Saved entries
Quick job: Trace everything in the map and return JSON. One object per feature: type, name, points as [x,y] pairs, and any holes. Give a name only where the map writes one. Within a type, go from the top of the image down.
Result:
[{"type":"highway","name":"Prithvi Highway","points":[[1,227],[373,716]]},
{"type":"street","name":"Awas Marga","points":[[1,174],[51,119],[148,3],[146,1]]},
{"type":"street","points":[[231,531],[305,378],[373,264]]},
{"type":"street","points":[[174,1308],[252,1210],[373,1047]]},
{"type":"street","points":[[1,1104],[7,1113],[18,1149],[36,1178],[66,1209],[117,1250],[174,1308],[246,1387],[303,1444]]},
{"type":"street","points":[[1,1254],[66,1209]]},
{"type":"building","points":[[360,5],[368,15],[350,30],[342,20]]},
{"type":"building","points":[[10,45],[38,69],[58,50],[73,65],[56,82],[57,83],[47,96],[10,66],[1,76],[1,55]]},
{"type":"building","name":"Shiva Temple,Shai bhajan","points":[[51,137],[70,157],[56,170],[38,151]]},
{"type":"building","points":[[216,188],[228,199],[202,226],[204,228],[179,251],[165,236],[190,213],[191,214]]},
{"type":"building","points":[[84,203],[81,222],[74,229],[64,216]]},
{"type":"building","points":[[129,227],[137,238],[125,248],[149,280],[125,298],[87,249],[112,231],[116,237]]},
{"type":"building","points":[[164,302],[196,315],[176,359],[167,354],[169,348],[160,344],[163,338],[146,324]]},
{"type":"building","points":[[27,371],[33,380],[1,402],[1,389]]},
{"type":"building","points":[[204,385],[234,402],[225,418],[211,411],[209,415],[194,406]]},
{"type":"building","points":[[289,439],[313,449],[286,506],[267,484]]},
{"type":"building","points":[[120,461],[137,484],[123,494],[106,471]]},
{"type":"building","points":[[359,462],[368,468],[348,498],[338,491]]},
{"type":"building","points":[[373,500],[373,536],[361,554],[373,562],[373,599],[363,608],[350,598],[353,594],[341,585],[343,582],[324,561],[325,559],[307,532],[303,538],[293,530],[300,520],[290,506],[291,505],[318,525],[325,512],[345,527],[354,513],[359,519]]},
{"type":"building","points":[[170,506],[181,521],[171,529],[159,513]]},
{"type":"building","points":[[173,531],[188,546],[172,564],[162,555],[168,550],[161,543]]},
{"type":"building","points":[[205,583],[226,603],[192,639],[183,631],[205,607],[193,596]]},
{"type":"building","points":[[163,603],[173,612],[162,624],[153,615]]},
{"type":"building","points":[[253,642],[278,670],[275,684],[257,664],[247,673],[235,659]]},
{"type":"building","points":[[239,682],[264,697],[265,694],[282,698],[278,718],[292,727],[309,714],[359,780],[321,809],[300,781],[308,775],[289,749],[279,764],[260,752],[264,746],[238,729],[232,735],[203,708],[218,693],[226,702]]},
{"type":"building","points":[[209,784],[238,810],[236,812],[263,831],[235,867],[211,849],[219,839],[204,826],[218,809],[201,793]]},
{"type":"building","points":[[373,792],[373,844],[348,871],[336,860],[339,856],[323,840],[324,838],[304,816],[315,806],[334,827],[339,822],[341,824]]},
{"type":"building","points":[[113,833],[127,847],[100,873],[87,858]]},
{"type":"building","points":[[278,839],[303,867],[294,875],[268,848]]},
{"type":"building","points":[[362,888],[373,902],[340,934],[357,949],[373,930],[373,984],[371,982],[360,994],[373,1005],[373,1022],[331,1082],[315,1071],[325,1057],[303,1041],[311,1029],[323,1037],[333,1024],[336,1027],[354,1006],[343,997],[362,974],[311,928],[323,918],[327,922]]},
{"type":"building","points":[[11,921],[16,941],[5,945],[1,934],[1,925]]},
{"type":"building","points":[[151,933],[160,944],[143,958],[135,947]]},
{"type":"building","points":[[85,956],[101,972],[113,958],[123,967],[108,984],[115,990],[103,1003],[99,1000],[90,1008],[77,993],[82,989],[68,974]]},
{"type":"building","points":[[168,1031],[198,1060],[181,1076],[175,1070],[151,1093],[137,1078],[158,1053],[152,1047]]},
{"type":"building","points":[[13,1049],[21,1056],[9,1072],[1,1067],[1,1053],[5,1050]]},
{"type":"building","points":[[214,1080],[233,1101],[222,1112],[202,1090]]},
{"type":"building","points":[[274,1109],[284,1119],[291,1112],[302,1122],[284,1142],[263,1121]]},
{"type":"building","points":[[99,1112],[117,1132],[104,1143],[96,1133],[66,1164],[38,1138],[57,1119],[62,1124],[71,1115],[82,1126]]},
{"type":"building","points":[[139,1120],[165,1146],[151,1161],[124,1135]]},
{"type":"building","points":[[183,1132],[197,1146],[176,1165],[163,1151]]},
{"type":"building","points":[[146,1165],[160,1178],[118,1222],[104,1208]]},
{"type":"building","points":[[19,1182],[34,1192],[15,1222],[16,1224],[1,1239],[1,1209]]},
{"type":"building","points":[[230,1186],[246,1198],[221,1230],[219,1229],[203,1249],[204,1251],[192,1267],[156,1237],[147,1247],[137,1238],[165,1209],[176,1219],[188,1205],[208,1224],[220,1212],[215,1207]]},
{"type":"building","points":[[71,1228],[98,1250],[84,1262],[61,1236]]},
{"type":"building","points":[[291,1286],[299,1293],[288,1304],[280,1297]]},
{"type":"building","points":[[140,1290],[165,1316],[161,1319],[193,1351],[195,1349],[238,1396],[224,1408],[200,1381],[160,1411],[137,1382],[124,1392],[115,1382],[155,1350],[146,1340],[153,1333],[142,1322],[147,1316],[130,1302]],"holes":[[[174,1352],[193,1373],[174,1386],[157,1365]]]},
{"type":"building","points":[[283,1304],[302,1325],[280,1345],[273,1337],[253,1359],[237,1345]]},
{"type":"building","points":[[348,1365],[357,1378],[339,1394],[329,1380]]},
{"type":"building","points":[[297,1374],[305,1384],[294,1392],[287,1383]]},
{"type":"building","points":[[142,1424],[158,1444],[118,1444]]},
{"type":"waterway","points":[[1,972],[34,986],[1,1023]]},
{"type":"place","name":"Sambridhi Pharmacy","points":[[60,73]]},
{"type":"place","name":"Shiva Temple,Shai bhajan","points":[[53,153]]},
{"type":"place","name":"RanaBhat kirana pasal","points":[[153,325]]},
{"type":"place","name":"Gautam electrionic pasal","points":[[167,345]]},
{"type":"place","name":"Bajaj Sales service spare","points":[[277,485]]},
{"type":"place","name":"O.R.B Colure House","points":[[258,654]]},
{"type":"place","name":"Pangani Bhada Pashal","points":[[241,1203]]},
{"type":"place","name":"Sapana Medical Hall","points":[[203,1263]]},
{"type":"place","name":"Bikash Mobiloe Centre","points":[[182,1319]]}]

[WHAT THE TASK REQUIRES]
Every line of the records above where the string "Temple" is found should be copied.

[WORKED SOLUTION]
{"type":"building","name":"Shiva Temple,Shai bhajan","points":[[51,137],[70,157],[56,170],[38,151]]},
{"type":"place","name":"Shiva Temple,Shai bhajan","points":[[53,153]]},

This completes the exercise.